• **載せた文章**
================================

旧車が、若者に大人気だ。
特に80〜90年代式のヤングタイマーと呼ばれる”レトロでお洒落な車”を持つことがカルチャーになりつつある。
クルマ離れが叫ばれる現代。
なぜ、若者たちはおカネと手間のかかる”歳上”のクルマを買うのだろう?
旧車に魂を奪われてしまった筆者が、その魅力を存分に語り尽くします!
本当の「いいね」は時代を越える
まずはこのCMを見てほしい。
VW(フォルクスワーゲン)ゴルフのPVだ。
うんうん。おしゃれ〜、かっこいい!
普通に見れば、新型ゴルフⅧの機能とデザインを「50年の進化」という観点から紹介したCMだろう。
だが私は、違和感を覚えずにはいられなかった。それは”流行はすぐに消える”、”本当の「いいね」は時代を越える”という、ある種、SNS世代に不易流行の精神を訴えるような文言が織り込まれていたからだ。
これを見てビビッと(もはや死言!)きてしまった。
もう周りに流されるのはやめよう。自分が本当に「いい」と思えるものだけに時間とお金を使おう。同時に小さい頃の淡い夢を思い出した。将来、憧れの車に乗りたいーー50年前の車もなかなかいいじゃないか。
よし、もうすぐ30歳になる、ちょうど車も必要なことだし、旧車を探してみよう!
こうして私の「車さがしの旅」がはじまった。
憧れの車が買えない!
私の父は、クルマ関係の仕事(鈑金塗装)についている。私自信も幼少期にトミカを愛し、中学時代に頭文字Dにハマり(直筆サインを持ってる!)、高校では「クルマイジり同好会」(正門の前で顧問の先生の車をイジる部活)に所属していたほどの根っからのクルマ好きだ。

================================

• **用意した一覧**

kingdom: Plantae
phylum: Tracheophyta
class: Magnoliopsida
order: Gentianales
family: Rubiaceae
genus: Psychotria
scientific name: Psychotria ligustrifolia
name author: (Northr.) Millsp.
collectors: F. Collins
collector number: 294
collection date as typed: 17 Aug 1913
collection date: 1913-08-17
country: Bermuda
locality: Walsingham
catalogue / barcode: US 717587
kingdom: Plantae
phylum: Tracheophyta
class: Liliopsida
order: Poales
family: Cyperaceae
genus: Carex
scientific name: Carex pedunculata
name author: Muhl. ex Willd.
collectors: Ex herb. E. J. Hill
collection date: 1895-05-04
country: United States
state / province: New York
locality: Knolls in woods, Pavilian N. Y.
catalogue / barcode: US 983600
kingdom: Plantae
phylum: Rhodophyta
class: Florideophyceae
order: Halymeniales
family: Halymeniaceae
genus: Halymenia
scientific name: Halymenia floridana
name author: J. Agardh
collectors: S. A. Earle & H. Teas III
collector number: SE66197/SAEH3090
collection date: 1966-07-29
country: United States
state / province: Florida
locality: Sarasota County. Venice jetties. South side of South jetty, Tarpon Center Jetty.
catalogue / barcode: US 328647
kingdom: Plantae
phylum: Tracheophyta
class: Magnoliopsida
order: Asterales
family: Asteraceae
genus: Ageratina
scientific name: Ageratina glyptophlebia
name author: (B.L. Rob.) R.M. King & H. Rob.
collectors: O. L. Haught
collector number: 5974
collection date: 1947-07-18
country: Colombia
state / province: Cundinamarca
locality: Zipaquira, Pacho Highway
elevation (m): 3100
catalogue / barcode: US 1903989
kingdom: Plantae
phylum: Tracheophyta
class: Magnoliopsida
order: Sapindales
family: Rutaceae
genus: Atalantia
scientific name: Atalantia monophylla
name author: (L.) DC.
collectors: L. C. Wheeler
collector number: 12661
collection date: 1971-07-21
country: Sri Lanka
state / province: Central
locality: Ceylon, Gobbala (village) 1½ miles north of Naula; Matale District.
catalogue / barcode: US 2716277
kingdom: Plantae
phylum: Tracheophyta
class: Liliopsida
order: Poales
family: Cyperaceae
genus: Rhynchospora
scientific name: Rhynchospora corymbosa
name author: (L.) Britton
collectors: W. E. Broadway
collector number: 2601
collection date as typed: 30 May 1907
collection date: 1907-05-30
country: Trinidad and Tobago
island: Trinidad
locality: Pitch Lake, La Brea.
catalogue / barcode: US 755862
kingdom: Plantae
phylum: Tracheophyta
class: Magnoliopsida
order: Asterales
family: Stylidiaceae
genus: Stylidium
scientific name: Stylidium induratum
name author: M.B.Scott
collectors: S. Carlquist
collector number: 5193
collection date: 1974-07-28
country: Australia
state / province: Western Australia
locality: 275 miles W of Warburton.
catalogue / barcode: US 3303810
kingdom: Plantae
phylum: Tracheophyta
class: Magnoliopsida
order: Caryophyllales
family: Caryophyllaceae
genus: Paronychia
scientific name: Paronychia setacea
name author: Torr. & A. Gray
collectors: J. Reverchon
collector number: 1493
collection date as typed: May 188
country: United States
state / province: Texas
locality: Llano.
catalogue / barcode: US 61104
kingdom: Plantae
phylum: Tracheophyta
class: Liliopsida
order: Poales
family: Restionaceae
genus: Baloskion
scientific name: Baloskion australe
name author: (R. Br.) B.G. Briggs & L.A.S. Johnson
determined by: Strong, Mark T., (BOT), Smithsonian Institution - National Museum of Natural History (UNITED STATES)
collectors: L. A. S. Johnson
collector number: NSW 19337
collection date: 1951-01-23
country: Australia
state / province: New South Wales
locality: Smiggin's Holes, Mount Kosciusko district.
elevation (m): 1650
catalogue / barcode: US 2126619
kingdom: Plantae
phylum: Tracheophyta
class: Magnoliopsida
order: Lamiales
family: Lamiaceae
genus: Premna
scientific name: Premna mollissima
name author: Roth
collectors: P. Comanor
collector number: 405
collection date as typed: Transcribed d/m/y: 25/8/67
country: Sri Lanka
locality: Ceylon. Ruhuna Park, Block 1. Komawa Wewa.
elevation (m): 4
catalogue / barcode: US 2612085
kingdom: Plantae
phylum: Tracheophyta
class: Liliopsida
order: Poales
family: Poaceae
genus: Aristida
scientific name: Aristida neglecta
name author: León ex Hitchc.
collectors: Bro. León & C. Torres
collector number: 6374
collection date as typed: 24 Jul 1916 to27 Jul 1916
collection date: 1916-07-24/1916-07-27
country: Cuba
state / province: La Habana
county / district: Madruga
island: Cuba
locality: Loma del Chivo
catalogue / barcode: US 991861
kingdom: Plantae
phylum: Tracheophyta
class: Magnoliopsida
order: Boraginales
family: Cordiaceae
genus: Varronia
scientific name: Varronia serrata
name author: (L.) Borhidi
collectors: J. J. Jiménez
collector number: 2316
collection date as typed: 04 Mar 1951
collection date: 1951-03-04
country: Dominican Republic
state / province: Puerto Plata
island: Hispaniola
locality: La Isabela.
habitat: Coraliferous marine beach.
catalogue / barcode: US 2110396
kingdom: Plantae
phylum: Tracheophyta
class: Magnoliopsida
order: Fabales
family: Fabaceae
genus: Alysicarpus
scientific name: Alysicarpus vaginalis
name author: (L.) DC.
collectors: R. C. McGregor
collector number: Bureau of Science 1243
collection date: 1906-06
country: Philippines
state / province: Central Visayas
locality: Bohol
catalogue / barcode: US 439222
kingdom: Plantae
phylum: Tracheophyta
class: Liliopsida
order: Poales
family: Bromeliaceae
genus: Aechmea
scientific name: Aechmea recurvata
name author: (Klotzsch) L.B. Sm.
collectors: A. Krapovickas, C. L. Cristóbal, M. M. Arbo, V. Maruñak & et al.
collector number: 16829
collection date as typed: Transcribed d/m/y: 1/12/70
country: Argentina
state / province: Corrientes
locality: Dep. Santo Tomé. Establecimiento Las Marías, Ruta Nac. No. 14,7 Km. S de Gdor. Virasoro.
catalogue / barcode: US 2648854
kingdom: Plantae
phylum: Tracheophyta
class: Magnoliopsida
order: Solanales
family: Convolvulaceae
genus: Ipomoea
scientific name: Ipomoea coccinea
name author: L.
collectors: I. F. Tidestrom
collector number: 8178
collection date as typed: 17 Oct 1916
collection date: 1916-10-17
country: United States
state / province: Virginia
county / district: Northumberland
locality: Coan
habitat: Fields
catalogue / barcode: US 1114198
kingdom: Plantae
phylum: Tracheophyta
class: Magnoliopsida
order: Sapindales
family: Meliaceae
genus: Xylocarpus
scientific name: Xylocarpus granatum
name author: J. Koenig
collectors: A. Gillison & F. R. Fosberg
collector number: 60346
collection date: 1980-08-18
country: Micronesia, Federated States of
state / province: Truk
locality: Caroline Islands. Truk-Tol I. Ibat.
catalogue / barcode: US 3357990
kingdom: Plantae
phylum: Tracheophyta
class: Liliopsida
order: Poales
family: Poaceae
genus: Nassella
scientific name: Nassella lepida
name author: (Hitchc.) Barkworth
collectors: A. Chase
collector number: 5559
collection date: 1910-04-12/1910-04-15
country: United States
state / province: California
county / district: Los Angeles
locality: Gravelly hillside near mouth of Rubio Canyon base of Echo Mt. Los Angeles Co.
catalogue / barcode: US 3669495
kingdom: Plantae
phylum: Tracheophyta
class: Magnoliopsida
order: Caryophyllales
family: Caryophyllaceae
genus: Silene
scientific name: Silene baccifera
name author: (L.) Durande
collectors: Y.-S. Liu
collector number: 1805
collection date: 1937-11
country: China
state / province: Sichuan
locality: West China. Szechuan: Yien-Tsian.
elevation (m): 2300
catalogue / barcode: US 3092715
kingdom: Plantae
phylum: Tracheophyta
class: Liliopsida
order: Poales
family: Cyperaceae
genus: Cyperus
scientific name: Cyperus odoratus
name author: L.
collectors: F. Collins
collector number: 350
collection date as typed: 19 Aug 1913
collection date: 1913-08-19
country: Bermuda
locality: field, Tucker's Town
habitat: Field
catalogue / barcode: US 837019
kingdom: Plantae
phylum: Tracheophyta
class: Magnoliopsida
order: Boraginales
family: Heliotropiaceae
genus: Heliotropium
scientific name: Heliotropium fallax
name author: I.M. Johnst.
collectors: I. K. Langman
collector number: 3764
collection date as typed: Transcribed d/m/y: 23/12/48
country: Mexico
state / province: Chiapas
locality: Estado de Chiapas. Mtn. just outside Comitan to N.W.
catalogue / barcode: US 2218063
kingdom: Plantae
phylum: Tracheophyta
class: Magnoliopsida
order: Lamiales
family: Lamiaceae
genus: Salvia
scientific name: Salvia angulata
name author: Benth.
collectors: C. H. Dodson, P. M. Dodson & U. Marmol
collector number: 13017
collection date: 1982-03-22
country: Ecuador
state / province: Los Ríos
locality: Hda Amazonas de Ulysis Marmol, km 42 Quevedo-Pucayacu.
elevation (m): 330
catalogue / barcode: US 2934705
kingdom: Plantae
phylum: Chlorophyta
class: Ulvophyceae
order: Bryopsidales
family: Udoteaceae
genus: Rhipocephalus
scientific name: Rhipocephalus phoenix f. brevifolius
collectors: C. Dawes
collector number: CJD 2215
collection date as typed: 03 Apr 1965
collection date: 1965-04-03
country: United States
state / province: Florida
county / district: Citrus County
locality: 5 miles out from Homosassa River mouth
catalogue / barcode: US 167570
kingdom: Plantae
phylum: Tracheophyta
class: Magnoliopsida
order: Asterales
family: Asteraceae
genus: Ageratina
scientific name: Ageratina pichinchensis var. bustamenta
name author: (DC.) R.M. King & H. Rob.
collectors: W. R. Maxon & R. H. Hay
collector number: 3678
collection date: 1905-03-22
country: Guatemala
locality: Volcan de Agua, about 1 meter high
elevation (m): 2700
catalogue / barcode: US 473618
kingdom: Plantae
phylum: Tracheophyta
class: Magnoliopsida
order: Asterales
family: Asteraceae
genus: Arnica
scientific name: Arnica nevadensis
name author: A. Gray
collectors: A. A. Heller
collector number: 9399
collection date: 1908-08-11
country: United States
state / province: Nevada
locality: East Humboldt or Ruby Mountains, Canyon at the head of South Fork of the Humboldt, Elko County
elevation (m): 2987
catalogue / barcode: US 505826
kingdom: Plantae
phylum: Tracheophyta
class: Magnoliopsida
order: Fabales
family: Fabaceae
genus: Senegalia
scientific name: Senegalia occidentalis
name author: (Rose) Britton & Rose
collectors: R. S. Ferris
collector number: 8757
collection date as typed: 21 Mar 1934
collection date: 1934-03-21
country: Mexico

================================

• **小さな課題 1**
旧車についての文章で、筆者の父がしている仕事は何ですか。
• **小さな課題 2**
旧車についての文章のうち、「旧車が、若者に大人気だ。」から「言が織り込まれていたからだ。」までを、両端も含めて一字一句そのまま書き写してください。
• **小さな課題 3**
旧車についての文章が終わっているところから、その先を書き足してください。

• **課題の答え 1**
車に関係する仕事で、鈑金塗装です。

• **課題の答え 2**
旧車が、若者に大人気だ。
特に80〜90年代式のヤングタイマーと呼ばれる”レトロでお洒落な車”を持つことがカルチャーになりつつある。
クルマ離れが叫ばれる現代。
なぜ、若者たちはおカネと手間のかかる”歳上”のクルマを買うのだろう?
旧車に魂を奪われてしまった筆者が、その魅力を存分に語り尽くします!
本当の「いいね」は時代を越える
まずはこのCMを見てほしい。
VW(フォルクスワーゲン)ゴルフのPVだ。
うんうん。おしゃれ〜、かっこいい!
普通に見れば、新型ゴルフⅧの機能とデザインを「50年の進化」という観点から紹介したCMだろう。
だが私は、違和感を覚えずにはいられなかった。それは”流行はすぐに消える”、”本当の「いいね」は時代を越える”という、ある種、SNS世代に不易流行の精神を訴えるような文言が織り込まれていたからだ。

• **課題の答え 3**
しかも中古車屋でバイトしていたことさえある。ある程度、車種も値段も頭に入っているつもりだった。社会人になってからは一切車には触れていなかったが、まぁ、知識もあるしラクに見つけられるだろう。私はそんな軽い気持ちで中古車検索アプリをタップした。
ひとまず知ってる車から探そう。昔好きだったトヨタのAE86、ホンダのS2000、イタリア車のランチアデルタを検索してみたのだが……。
「……え?、アレ?」
あまりの衝撃に私はスマホを落としてしまった。とにかく高い! 高すぎるのである。ほかにも好きだった車を手当たり次第検索してみたのだが、安くて400万円……少し前なら100万円以下で買えたのに………。
「ってかそんな車、運転できないんだけど」
隣からトゲのある声が聞こえてきた。妻だ。
私は重大なことを忘れていた。結婚して、1歳になる子どももいる。憧れの車の多くは、スポーツカーでマニュアル、後部座席もかなり狭かった。
生活のことを考えると、妻が運転できるAT、チャイルドシートと荷物が充分に載るスペース、エアコンが効く車でなければ。それでいて高すぎず……………ん?
旧車なんてもってのほかじゃないか!!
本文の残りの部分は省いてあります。